• [Assignment] Type out every line of the data again, exactly.

Stored dataset items:
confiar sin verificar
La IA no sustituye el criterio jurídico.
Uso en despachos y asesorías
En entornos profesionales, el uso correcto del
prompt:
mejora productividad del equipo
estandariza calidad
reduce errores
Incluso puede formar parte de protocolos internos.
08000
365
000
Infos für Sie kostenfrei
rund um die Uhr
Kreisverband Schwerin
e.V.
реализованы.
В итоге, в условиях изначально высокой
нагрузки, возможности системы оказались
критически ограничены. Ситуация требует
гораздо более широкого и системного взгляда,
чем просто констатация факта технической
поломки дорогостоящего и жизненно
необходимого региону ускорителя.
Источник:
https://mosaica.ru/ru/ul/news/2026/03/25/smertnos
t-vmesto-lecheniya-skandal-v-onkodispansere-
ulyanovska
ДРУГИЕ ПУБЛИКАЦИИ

• [Your response]
confiar sin verificar
La IA no sustituye el criterio jurídico.
Uso en despachos y asesorías
En entornos profesionales, el uso correcto del
prompt:
mejora productividad del equipo
estandariza calidad
reduce errores
Incluso puede formar parte de protocolos internos.
08000
365
000
Infos für Sie kostenfrei
rund um die Uhr
Kreisverband Schwerin
e.V.
реализованы.
В итоге, в условиях изначально высокой
нагрузки, возможности системы оказались
критически ограничены. Ситуация требует
гораздо более широкого и системного взгляда,
чем просто констатация факта технической
поломки дорогостоящего и жизненно
необходимого региону ускорителя.
Источник:
https://mosaica.ru/ru/ul/news/2026/03/25/smertnos
t-vmesto-lecheniya-skandal-v-onkodispansere-
ulyanovska
ДРУГИЕ ПУБЛИКАЦИИ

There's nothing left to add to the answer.